The answer must consist of every line from the data that holds "Koaci".

### GIVEN RECORDS ###

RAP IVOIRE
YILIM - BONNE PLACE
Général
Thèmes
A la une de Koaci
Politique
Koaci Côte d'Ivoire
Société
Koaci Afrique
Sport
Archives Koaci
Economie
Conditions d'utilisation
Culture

###

| RESULT OF THIS EXERCISE |
A la une de Koaci
Koaci Côte d'Ivoire
Koaci Afrique
Archives Koaci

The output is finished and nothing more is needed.